Recherches sur les végétaux nourrissans/Sixième Objection


On a calculé qu’il falloit un arpent de terre ſemé en blé, pour nourrir un homme pendant un an, à cauſe de l’année de jachère ; or le même eſpace de terrein le plus ingrat, conſacré aux pommes de terre, produira au moins de quoi alimenter trois hommes, non-seulement par rapport au produit qui ſera infiniment plus conſidérable, mais encore par la raiſon que l’année ſuivante produira à peu-près autant de ces racines : on ne devroit jamais fonder la ſubſiſtance journalière ſur des productions dont la récolte eſt incertaine.


Sixième Objection.


Depuis l’inſtant où les pommes de terre ſont plantées juſqu’à celui où l’on doit en faire la récolte, il y a un intervalle de ſix mois au moins, pendant lequel on eſt privé de cette reſſource, & l’on ne ſauroit en prolonger la durée ; quelle différence des grains qui ſe gardent des temps infinis moyennant quelques précautions, & qui ſouffrent même les voyages de long cours ſans perdre de leurs propriétés.

Réponse.


On a ſuffiſamment établi la ſupériorité qu’ont les grains ſur la pomme de terre, pour jamais oſer donner à cette dernière production la préférence ; le degré de ſéchereſſe qu’ont les ſemences, la quantité de matières nourriſſantes qu’elles renferment ſous un petit volume, feront toujours pour les hommes de tous les pays & de toutes les conditions, la portion la plus précieuſe des végétaux farineux.

La pomme de terre, au contraire, a moins de matière nutritive ſous beaucoup plus de volume ; elle ne ſauroit être emmagaſinée & tranſportée au loin aiſément, il faut les conſommer ſur les lieux comme les menus grains : elle ſe gâte & germe aiſément, ce qui conſervera toujours la primauté aux grains.
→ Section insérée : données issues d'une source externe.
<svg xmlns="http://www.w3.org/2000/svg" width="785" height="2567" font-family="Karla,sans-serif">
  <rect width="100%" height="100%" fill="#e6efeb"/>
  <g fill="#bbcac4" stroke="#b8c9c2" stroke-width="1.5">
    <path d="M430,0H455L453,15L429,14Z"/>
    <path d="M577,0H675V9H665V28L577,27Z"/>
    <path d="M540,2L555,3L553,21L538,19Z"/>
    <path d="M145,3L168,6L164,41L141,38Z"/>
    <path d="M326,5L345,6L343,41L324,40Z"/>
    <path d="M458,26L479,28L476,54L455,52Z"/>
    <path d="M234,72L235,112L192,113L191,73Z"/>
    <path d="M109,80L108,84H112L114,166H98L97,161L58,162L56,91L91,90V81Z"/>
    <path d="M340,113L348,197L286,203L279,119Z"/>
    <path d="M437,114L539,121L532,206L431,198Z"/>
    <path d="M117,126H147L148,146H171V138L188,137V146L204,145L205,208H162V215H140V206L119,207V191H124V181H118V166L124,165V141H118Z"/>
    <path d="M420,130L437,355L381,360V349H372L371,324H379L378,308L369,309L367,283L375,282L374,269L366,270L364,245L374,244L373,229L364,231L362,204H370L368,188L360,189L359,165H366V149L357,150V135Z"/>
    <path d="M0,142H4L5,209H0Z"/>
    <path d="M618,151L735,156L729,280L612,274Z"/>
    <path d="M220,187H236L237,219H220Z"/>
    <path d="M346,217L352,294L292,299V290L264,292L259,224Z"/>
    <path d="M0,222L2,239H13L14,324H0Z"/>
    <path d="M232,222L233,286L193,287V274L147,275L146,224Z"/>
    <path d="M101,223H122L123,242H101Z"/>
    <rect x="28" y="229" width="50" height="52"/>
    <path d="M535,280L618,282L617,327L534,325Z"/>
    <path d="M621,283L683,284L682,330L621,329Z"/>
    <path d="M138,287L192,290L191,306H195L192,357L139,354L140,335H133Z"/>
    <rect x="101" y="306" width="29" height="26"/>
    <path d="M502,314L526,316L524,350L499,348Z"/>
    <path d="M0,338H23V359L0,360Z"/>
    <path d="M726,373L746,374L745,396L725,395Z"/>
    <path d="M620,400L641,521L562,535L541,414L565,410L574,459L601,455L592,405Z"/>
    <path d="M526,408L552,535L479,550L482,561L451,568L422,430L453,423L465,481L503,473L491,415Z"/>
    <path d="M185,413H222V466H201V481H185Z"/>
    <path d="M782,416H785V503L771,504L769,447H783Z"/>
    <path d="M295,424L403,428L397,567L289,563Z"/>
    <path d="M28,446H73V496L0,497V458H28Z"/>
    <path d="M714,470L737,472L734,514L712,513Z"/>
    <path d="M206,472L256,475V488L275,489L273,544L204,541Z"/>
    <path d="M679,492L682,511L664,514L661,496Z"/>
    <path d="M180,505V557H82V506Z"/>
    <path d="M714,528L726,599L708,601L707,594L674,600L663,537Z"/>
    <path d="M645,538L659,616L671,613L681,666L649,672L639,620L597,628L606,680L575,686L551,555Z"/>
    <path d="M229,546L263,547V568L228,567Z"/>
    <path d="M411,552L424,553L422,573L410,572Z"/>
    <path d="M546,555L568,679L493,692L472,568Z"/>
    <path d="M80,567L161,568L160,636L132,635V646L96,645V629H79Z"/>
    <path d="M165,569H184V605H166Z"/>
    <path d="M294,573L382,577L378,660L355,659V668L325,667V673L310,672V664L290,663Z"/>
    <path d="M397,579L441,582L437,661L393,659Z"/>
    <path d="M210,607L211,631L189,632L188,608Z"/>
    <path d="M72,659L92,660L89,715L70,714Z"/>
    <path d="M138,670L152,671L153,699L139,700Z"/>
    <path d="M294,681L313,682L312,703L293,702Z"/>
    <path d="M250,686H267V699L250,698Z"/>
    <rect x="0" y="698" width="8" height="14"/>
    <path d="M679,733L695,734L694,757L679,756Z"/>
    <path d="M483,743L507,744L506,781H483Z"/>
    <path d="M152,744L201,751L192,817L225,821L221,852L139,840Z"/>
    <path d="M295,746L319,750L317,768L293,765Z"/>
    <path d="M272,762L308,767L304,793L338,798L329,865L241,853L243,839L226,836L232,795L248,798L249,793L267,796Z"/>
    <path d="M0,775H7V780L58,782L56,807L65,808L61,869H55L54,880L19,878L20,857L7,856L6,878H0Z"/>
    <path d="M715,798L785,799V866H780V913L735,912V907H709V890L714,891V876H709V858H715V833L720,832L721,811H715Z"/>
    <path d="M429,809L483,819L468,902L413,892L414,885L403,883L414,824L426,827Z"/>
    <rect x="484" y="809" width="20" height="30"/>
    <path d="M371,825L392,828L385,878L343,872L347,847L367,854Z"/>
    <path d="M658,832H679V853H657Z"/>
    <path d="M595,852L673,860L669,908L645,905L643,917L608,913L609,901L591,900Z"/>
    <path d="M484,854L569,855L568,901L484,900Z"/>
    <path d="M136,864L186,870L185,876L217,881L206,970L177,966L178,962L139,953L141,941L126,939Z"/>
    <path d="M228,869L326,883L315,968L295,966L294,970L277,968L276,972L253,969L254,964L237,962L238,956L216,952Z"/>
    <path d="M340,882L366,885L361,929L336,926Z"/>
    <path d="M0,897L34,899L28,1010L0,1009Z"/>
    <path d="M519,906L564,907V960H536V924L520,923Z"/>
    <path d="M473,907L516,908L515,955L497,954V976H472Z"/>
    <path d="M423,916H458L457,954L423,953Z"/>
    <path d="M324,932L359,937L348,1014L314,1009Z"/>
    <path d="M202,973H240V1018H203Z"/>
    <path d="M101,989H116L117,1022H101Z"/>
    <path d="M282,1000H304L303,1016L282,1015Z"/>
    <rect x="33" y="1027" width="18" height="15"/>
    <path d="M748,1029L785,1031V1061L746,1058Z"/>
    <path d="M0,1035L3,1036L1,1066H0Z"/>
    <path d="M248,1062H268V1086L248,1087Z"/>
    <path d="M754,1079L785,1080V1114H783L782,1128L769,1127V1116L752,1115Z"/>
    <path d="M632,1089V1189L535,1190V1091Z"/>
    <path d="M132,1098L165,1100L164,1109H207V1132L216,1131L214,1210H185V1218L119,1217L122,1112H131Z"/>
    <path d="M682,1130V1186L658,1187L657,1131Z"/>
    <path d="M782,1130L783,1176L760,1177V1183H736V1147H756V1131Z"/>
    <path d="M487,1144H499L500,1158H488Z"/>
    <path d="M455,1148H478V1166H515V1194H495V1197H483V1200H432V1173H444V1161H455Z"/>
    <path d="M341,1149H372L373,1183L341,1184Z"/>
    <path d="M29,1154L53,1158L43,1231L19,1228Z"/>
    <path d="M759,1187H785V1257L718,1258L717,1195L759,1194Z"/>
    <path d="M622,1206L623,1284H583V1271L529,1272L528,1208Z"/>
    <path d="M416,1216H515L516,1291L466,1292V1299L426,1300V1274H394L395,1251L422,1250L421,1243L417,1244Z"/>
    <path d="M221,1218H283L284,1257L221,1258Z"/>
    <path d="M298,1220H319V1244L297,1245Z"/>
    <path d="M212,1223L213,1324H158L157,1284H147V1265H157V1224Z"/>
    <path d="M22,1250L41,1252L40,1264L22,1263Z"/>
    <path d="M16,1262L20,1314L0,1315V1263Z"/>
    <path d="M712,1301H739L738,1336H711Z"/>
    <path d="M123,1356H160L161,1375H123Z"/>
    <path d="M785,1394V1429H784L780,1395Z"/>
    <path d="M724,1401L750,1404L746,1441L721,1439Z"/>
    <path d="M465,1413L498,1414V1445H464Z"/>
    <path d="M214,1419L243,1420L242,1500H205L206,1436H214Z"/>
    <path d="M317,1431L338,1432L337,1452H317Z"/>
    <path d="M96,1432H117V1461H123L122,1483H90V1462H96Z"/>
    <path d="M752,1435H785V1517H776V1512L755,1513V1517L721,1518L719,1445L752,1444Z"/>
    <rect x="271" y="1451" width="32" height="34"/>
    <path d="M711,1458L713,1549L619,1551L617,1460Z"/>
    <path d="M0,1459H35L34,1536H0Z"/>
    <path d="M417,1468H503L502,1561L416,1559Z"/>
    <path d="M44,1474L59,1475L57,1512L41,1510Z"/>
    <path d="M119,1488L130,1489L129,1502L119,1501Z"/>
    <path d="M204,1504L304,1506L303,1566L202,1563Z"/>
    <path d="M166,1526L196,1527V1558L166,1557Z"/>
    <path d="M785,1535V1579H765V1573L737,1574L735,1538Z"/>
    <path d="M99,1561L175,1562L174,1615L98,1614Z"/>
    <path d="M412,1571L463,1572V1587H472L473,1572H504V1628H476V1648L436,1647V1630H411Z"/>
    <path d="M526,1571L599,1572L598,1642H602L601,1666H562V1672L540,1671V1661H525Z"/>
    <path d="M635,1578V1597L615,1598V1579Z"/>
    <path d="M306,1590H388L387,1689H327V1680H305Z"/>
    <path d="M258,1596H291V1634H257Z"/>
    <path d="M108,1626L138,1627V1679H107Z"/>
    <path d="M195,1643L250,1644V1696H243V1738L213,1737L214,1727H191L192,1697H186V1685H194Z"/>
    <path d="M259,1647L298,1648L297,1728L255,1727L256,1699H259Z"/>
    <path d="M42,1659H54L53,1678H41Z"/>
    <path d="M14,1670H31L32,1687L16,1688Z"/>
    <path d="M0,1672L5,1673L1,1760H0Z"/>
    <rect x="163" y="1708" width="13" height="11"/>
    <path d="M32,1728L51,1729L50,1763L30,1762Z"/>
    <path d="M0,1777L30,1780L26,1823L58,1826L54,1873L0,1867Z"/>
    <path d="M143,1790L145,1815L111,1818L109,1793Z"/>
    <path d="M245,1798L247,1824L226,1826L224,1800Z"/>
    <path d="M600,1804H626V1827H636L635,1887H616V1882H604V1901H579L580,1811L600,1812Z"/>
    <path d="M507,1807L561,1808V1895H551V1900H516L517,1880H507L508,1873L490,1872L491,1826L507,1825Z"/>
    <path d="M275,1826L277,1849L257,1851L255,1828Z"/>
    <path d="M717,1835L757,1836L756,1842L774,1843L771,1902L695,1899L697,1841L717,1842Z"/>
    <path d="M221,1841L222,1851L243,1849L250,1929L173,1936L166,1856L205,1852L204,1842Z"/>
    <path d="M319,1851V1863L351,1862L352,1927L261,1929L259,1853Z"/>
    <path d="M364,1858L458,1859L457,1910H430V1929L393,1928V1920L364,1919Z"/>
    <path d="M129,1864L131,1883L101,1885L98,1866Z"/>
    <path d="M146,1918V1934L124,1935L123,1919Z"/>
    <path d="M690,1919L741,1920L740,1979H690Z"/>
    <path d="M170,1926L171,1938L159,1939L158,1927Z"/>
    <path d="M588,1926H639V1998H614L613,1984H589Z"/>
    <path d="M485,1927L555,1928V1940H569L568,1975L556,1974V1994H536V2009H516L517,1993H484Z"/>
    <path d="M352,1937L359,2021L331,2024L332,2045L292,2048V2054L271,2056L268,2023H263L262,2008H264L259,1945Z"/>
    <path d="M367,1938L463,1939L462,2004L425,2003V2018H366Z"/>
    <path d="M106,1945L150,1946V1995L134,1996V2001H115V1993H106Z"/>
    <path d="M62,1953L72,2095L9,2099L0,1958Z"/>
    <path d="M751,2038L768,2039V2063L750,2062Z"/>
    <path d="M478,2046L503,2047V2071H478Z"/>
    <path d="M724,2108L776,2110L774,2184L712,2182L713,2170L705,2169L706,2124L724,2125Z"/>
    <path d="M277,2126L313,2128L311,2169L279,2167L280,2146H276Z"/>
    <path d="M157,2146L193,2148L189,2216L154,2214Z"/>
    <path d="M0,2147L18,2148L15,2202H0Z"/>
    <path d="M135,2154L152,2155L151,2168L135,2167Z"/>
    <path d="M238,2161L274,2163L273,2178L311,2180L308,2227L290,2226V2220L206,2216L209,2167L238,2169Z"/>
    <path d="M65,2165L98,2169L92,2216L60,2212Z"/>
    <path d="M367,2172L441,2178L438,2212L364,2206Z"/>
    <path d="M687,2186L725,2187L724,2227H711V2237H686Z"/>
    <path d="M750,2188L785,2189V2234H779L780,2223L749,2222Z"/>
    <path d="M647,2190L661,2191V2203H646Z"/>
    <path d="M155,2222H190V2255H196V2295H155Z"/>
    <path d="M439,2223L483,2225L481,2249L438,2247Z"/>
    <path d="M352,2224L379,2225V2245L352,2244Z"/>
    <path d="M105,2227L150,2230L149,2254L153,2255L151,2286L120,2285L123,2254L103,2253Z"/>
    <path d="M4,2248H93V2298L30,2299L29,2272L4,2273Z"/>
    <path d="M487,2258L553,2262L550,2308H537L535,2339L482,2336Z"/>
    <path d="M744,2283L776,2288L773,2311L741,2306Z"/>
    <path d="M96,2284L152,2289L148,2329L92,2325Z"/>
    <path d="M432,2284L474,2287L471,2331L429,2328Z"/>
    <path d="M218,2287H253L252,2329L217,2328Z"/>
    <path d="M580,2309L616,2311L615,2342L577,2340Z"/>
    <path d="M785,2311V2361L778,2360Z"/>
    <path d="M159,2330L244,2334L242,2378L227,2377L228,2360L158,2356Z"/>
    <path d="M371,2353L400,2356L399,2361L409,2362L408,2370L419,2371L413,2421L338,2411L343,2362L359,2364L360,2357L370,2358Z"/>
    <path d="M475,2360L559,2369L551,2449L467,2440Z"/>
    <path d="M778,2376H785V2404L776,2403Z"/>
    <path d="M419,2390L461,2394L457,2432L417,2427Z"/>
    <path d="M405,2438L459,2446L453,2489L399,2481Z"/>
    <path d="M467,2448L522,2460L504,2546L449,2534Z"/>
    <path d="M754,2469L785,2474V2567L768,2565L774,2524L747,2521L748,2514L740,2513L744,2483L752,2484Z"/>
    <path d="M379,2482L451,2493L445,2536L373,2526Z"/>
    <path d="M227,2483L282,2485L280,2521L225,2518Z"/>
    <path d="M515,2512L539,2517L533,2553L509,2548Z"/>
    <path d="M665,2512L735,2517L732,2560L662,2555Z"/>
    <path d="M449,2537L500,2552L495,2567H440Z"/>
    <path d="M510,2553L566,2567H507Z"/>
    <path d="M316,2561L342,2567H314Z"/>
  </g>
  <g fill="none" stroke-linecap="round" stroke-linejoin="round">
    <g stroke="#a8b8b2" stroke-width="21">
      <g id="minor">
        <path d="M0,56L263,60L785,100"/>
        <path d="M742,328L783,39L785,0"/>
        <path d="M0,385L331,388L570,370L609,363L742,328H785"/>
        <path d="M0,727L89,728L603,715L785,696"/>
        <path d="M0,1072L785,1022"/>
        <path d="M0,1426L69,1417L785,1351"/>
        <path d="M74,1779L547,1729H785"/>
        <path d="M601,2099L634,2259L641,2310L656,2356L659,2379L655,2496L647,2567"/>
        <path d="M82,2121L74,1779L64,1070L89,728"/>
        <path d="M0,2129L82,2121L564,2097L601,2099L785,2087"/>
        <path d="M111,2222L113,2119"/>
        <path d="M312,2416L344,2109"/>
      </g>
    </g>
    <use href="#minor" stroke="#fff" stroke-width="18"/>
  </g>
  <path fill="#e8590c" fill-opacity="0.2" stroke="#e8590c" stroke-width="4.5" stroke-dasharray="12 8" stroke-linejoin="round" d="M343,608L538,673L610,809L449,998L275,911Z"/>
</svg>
Mais il ſeroit bien à ſouhaiter que l’on vînt au ſecours des pauvres habitans des campagnes, en leur indiquant de la manière la plus conciſe, la meilleure méthode de cultiver la pomme de terre ; peut-être ſeroit-il poſſible de leur ménager cette reſſource pendant toute l’année. II y en a une eſpèce plus commune en Angleterre que parmi nous, & qui ne diffère de l’autre que parce qu’elle parcourt un cercle de temps moins conſidérable pour parvenir à ſa maturité ; on la plante en Mars, & on la récolte au commencement de Juillet, en ſorte qu’on ne s’en trouveroit privé que-deux mois au plus, encore pourroit-on y ſuppléer par une proviſion de pain, de biſcuit, ou enfin, de ces racines cuites & ſéchées, comme nous l’avons décrit.


Septième Objection.


La pomme de terre n’eſt utile que depuis la fin d’Octobre juſqu’a la fin de Mars ; ſi, pendant ce temps, elle ſe gèle, ou que la germination s’y établiſſe, la voilà perdue pour toujours : la deſſiccation qui ſeroit le moyen le plus efficace pour les préſerver de tout événement fâcheux, détériore ces racines au point que les animaux ne s’en ſoucient plus ; l’amidon lui-même, qu’on en retirer s’altère au retour du printemps.